**TASK PROMPT:** Check each line of the material below for "still" and copy those where it appears.

**DATA SHOWN:**
□ □ □

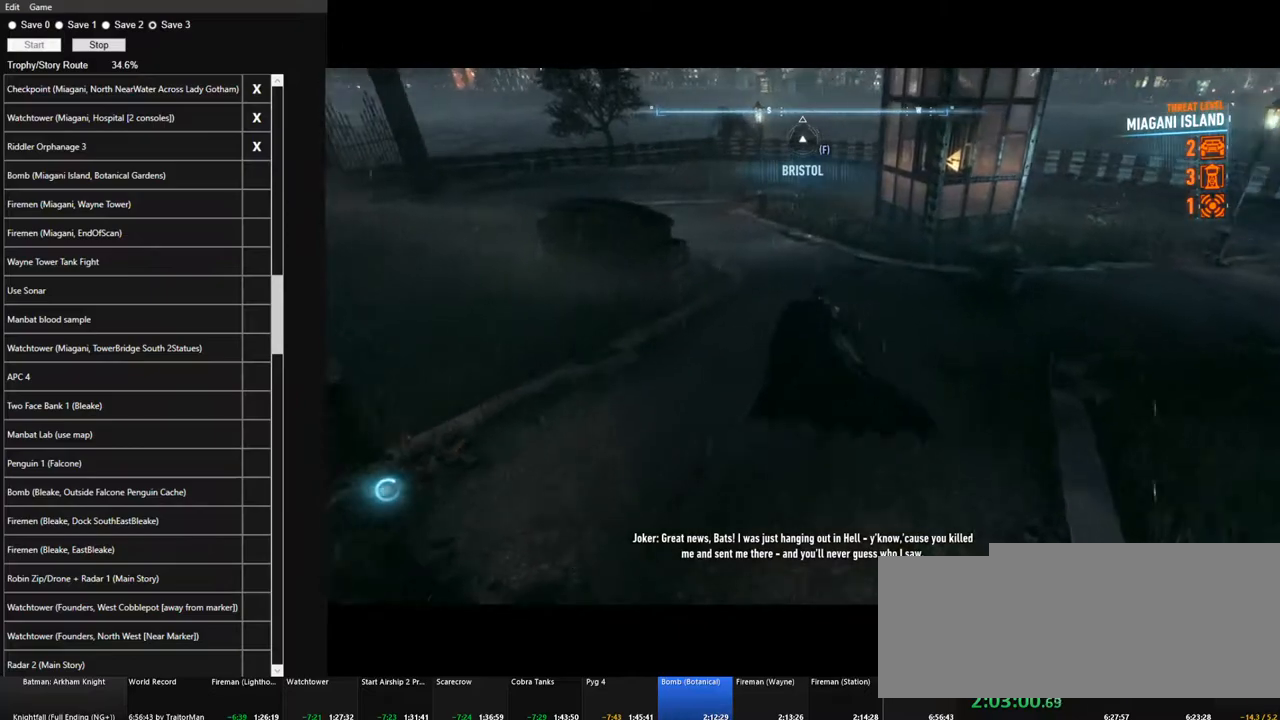
{"keys": ["space", "w"], "mouse": [], "mouse_move": "left", "events": [[17, "e", "down"], [117, "e", "up"], [217, "e", "down"], [300, "e", "up"], [400, "e", "down"], [500, "e", "up"]]}
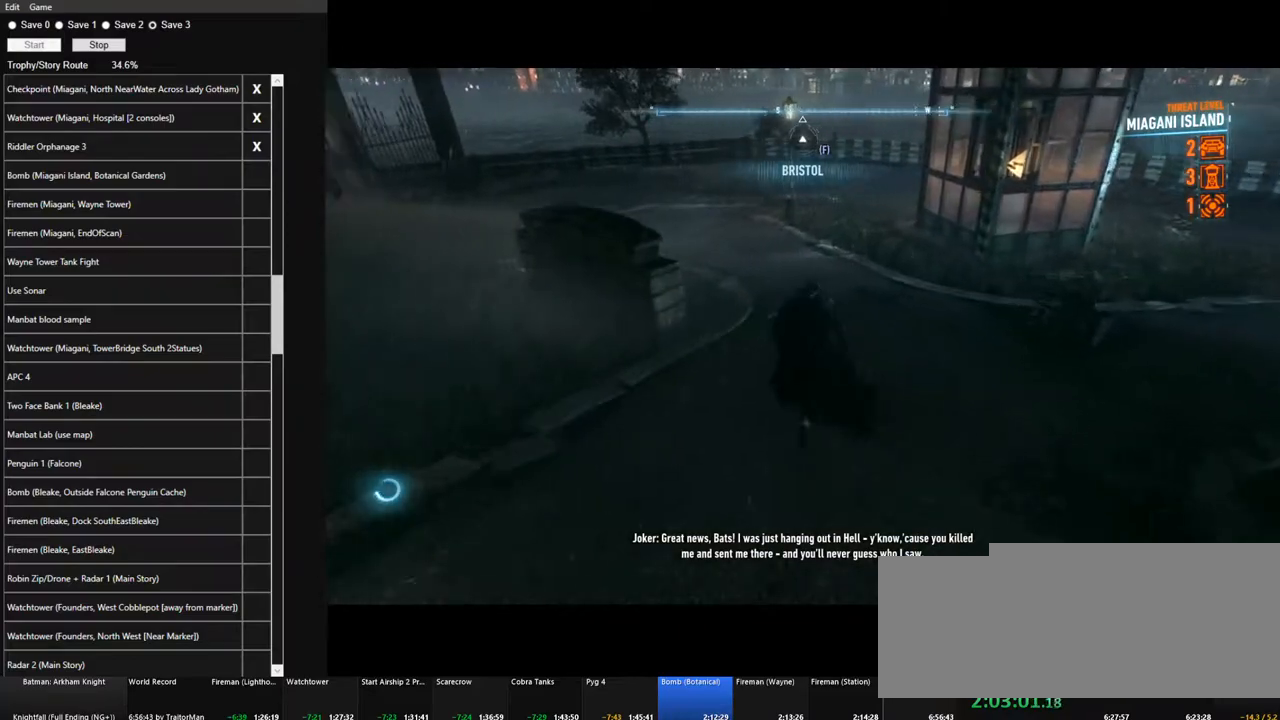
{"keys": ["e", "space", "w"], "mouse": [], "mouse_move": "still", "events": [[83, "e", "down"], [133, "e", "up"], [233, "e", "down"], [317, "e", "up"], [417, "e", "down"]]}
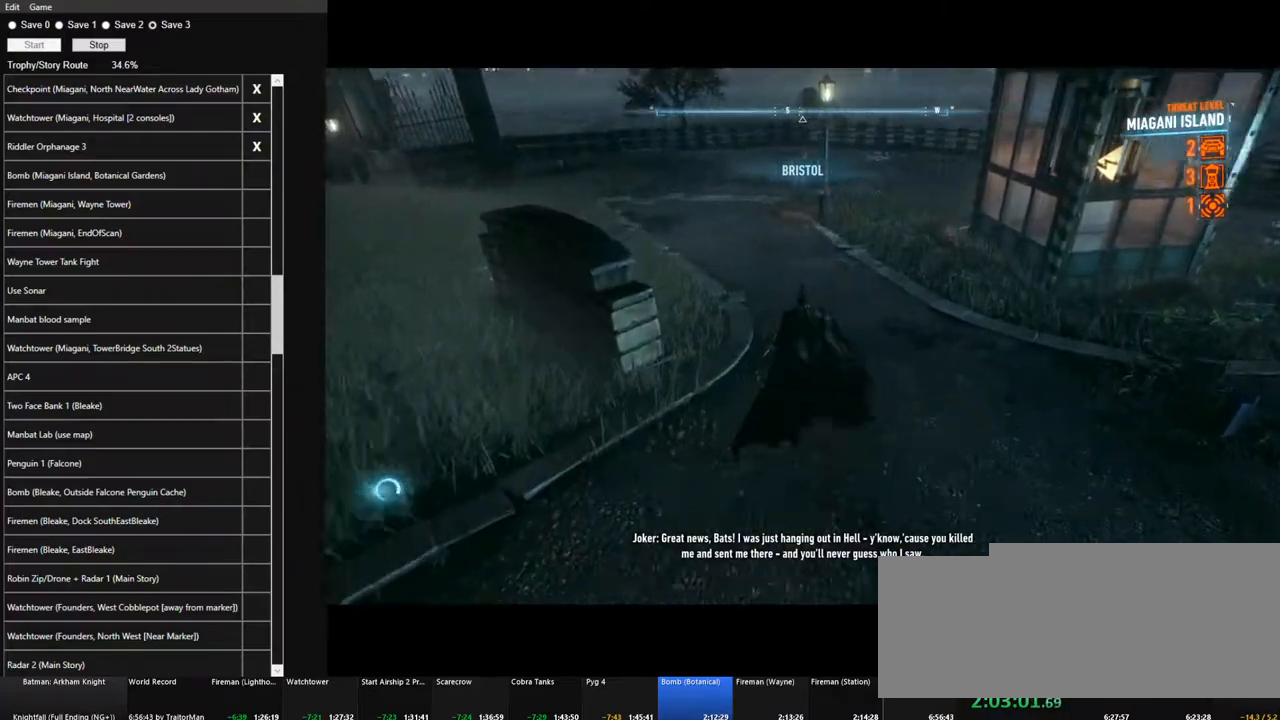
{"keys": ["e", "space", "w"], "mouse": [], "mouse_move": "still", "events": [[17, "e", "up"], [100, "e", "down"], [200, "e", "up"], [283, "e", "down"], [383, "e", "up"], [433, "e", "down"]]}
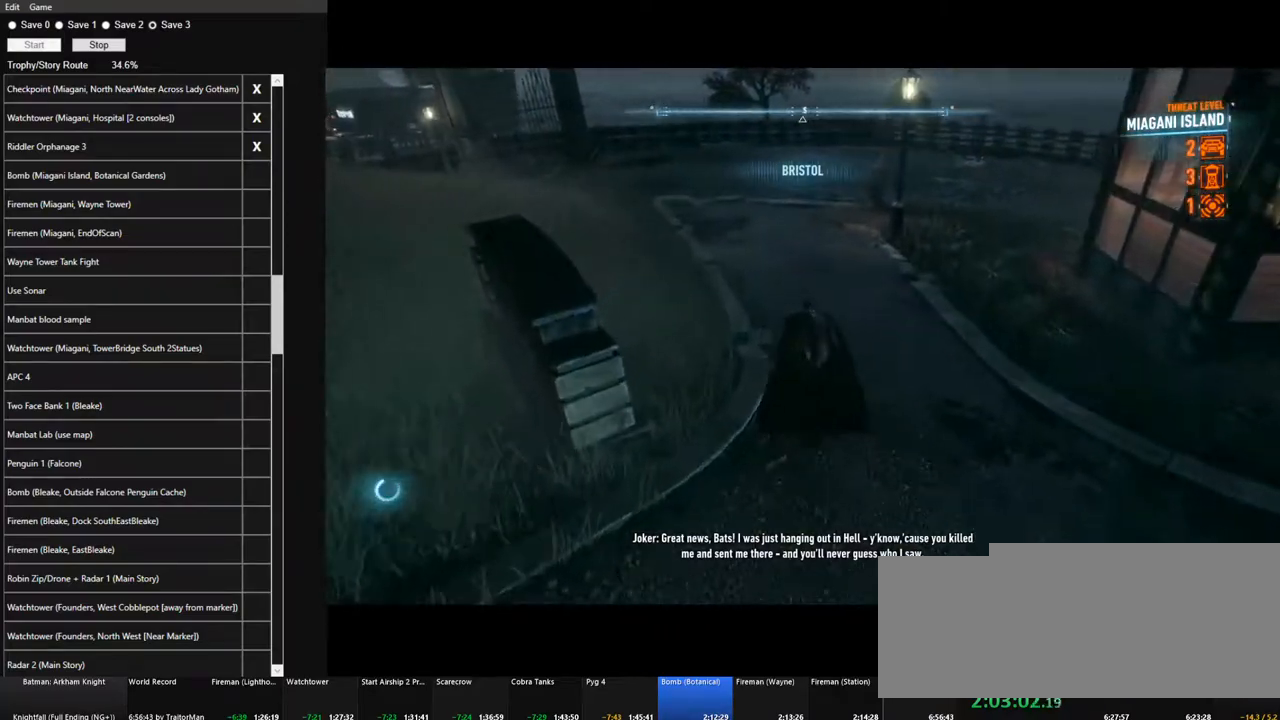
{"keys": ["e", "space", "w"], "mouse": [], "mouse_move": "still", "events": [[67, "e", "up"], [117, "e", "down"], [217, "e", "up"], [300, "e", "down"], [350, "e", "up"], [450, "e", "down"]]}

□ □ □

**EXERCISE RESPONSE:**
{"keys": ["e", "space", "w"], "mouse": [], "mouse_move": "still", "events": [[83, "e", "down"], [133, "e", "up"], [233, "e", "down"], [317, "e", "up"], [417, "e", "down"]]}
{"keys": ["e", "space", "w"], "mouse": [], "mouse_move": "still", "events": [[17, "e", "up"], [100, "e", "down"], [200, "e", "up"], [283, "e", "down"], [383, "e", "up"], [433, "e", "down"]]}
{"keys": ["e", "space", "w"], "mouse": [], "mouse_move": "still", "events": [[67, "e", "up"], [117, "e", "down"], [217, "e", "up"], [300, "e", "down"], [350, "e", "up"], [450, "e", "down"]]}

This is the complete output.